Unterdessen wird im deutschen Fussball weiterhin ein möglicher Alternativweg diskutiert, nämlich vorm Spiel konzipierte und genehmigte Pyroshows. Selbst der Deutsche Fussball-Bund (DFB) verschliesst sich der Idee nicht komplett. 2020 hat es dafür den ersten vom DFB genehmigten Einsatz von kontrollierter Pyrotechnik im deutschen Profifussball gegeben. Vor dem Heimspiel gegen den Karlsruher SC hatten Fans des Zweitligisten Hamburger SV eine Choreografie mit farblich passenden Rauchschwaden garniert.

Allerdings werden auch bei einer Choreografie und vorherigen Abstimmung die Risiken etwa durch die hohe Konzentration von Rauchgasen derart minimiert, dass keine Gefahr mehr für Stadionbesucher bestehen würde.
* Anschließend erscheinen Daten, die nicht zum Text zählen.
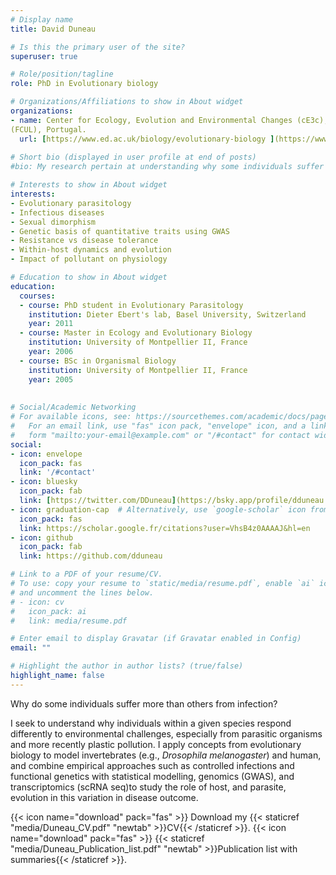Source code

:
 ```yaml
---
# Display name
title: David Duneau

# Is this the primary user of the site?
superuser: true

# Role/position/tagline
role: PhD in Evolutionary biology

# Organizations/Affiliations to show in About widget
organizations:
- name: Center for Ecology, Evolution and Environmental Changes (cE3c), Faculty of Sciences, University of Lisbon
(FCUL), Portugal. 
  url: [https://www.ed.ac.uk/biology/evolutionary-biology ](https://www.ce3c.pt/research/research-groups/evolutionary-perspectives-in-a-changing-world/ecological-evolutionary-developmental-biology/david-duneau)
  
# Short bio (displayed in user profile at end of posts)
#bio: My research pertain at understanding why some individuals suffer strongly from a given challenge, generally diseases, and other do not.

# Interests to show in About widget
interests:
- Evolutionary parasitology
- Infectious diseases
- Sexual dimorphism
- Genetic basis of quantitative traits using GWAS
- Resistance vs disease tolerance
- Within-host dynamics and evolution
- Impact of pollutant on physiology

# Education to show in About widget
education:
  courses:
  - course: PhD student in Evolutionary Parasitology
    institution: Dieter Ebert's lab, Basel University, Switzerland
    year: 2011
  - course: Master in Ecology and Evolutionary Biology
    institution: University of Montpellier II, France
    year: 2006
  - course: BSc in Organismal Biology
    institution: University of Montpellier II, France
    year: 2005
  
    
# Social/Academic Networking
# For available icons, see: https://sourcethemes.com/academic/docs/page-builder/#icons
#   For an email link, use "fas" icon pack, "envelope" icon, and a link in the
#   form "mailto:your-email@example.com" or "/#contact" for contact widget.
social:
- icon: envelope
  icon_pack: fas
  link: '/#contact'
- icon: bluesky
  icon_pack: fab
  link: [https://twitter.com/DDuneau](https://bsky.app/profile/dduneau.bsky.social)
- icon: graduation-cap  # Alternatively, use `google-scholar` icon from `ai` icon pack
  icon_pack: fas
  link: https://scholar.google.fr/citations?user=VhsB4z0AAAAJ&hl=en
- icon: github
  icon_pack: fab
  link: https://github.com/dduneau

# Link to a PDF of your resume/CV.
# To use: copy your resume to `static/media/resume.pdf`, enable `ai` icons in `params.toml`, 
# and uncomment the lines below.
# - icon: cv
#   icon_pack: ai
#   link: media/resume.pdf

# Enter email to display Gravatar (if Gravatar enabled in Config)
email: ""

# Highlight the author in author lists? (true/false)
highlight_name: false
---
```

Why do some individuals suffer more than others from infection?  

I seek to understand why individuals within a given species respond differently to environmental challenges, especially from parasitic organisms and more recently plastic pollution. I apply concepts from evolutionary biology to model invertebrates (e.g., <i>Drosophila melanogaster</i>) and human, and combine empirical approaches such as controlled infections and functional genetics with statistical modelling, genomics (GWAS), and transcriptomics (scRNA seq)to study the role of host, and parasite, evolution in this variation in disease outcome.

{{< icon name="download" pack="fas" >}} Download my {{< staticref "media/Duneau_CV.pdf" "newtab" >}}CV{{< /staticref >}}.
{{< icon name="download" pack="fas" >}} {{< staticref "media/Duneau_Publication_list.pdf" "newtab" >}}Publication list with summaries{{< /staticref >}}.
Der Vorfall in der WWK Arena von Augsburg im vergangenen November und das am Montag erlassene Gerichtsurteil werden es zudem den Fangruppen hierzulande, die unbedingt auf Pyrotechnik setzen möchten, mehr denn je erschweren, Vereine, Verbände und politische Entscheidungsträger von einer Legalisierung zu überzeugen.